The newly launched “Reimagine” program to rebrand and remodel stores at Stop & Shop, is helping to “stabilize” performance at Ahold Delhaize’s largest U.S. brand. That program will have come to 60 stores by the end of the year as part of a five-year program to remodel all 408 of its units in “clusters”—similar to the way Muller led the repositioning at Food Lion when he led Delhaize.
Muller said the remodeling program—which includes a move to gain penetration in prepared foods and meals, emphasize fresh produce and introduce sharper pricing and new merchandising in center store—has been “tweaked” considerably from the initial units rolled out in Connecticut and some parts of Long Island.
“Under the leadership of [Stop & Shop President] Gordon Reid, we did a very good analysis on the first two batches in Connecticut and Long Island, and we learned a lot there,” he said. “We’re very happy what we see now with the pro forma performance on those next remodelings.
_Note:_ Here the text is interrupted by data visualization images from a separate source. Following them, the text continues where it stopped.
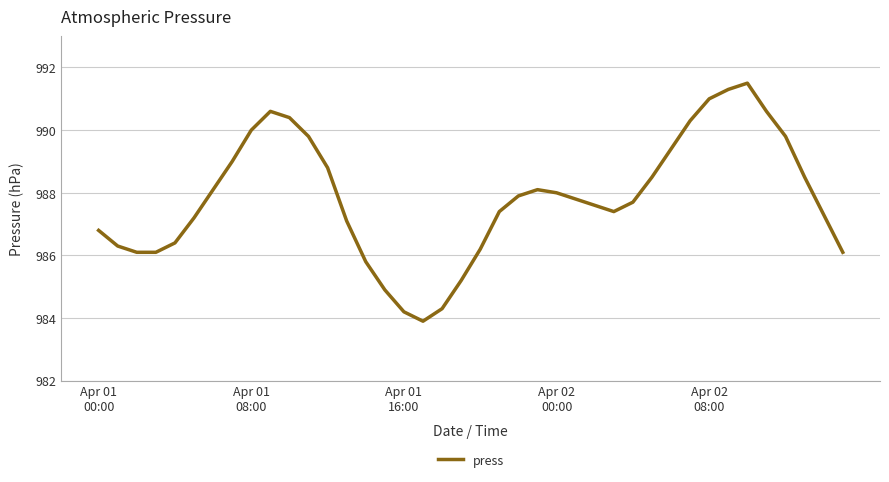

What is the greatest value displayed?

991.5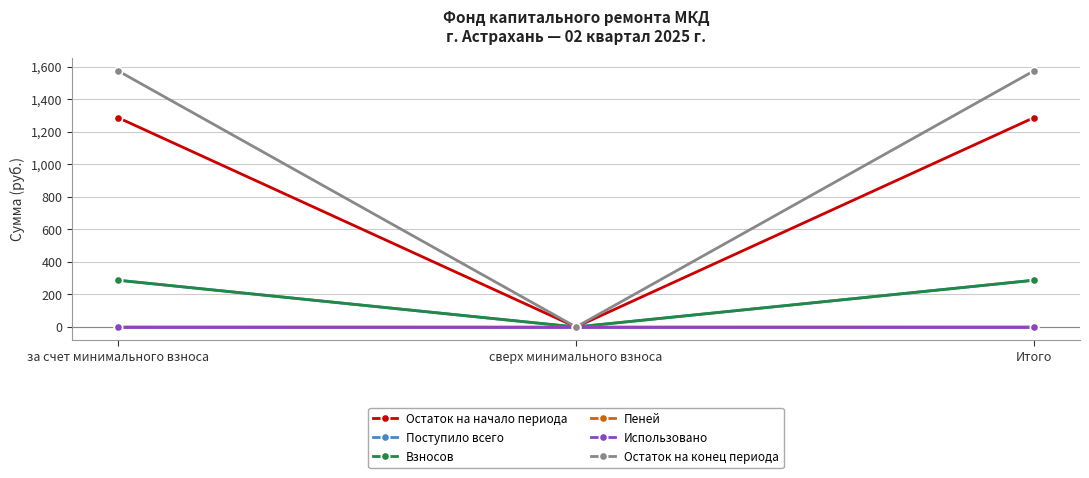

What is the sum of all Пеней values?

0.7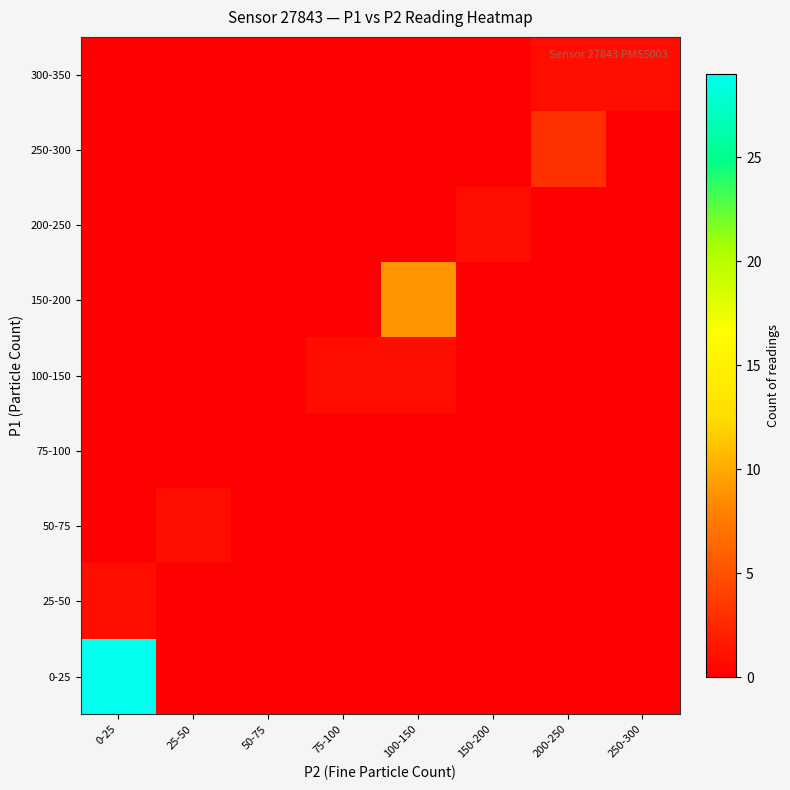

At how many categories does at least one series exceed 14?

1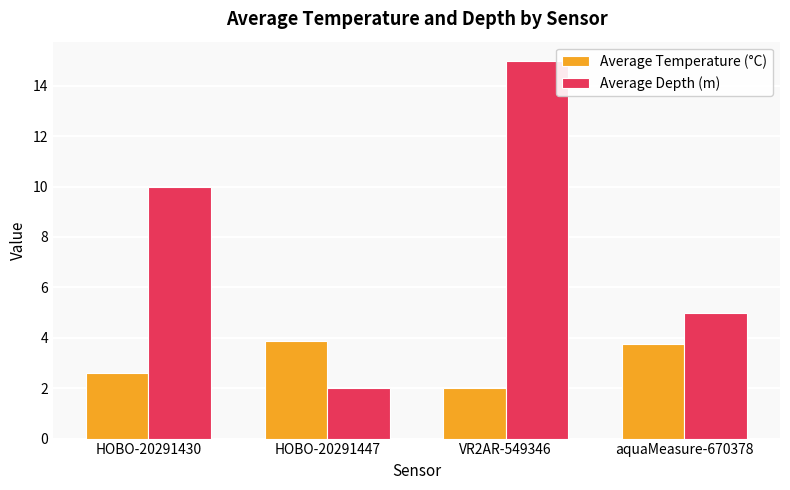

What is the average value of the Average Depth (m) series?

8.0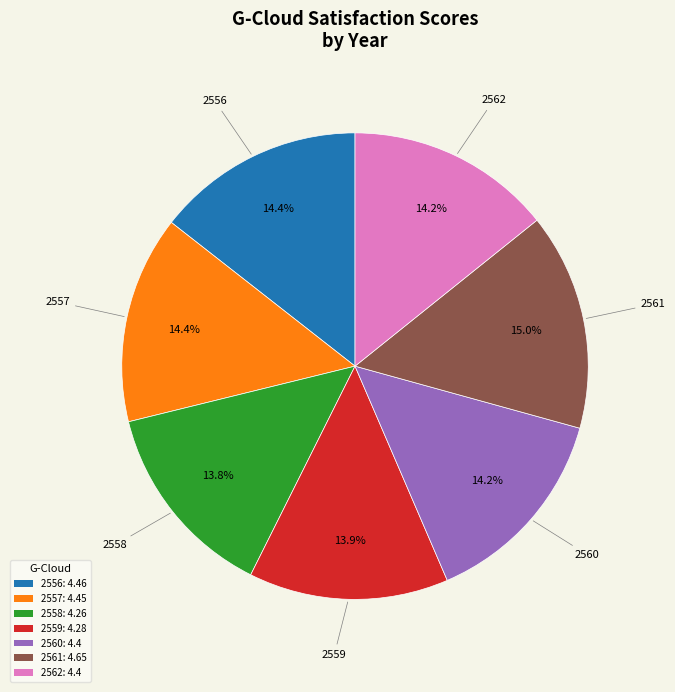

To the nearest percent, what is the average slice percentage?

14%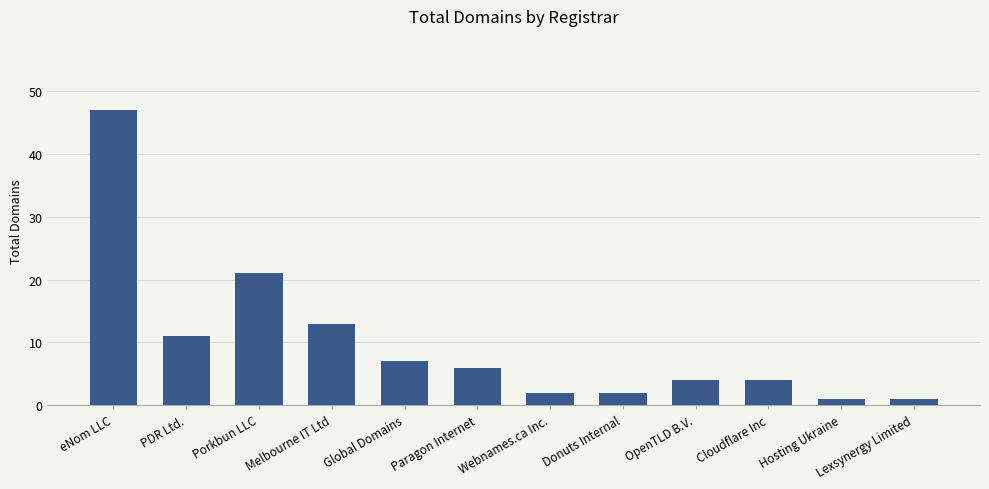

At which category does the chart reach its peak across all series?

eNom LLC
And we tweaked, indeed. We tweaked on digital in the stores, on the fresh side, on the service deli departments, the counters for fresh and buffet. We tweaked a lot there. And we also found a smarter model of how to induce customers for center store and promotional levels.”
The company’s newest U.S. brand, FreshDirect, had a “robust” quarter, Muller added. Muller said he was in New York to visit with the company two weeks ago—a trip presumably related in part to last week’s announced resignation of FreshDirect’s co-founder and CEO, David McInerney—and said he was impressed with its delivery performance metrics, high customer loyalty and sales mix.
“They have very high fulfillment performance levels on on-time complete orders and super-high level of freshness in the proposition—60% of the total sales is fresh,” Muller noted. “I think it’s a great addition to us where we can learn from. And on the other hand, of course, we would like to make sure that we also share group-wide learnings with them as well, when we talk about things like marketing, digital, e-commerce and these type of areas.”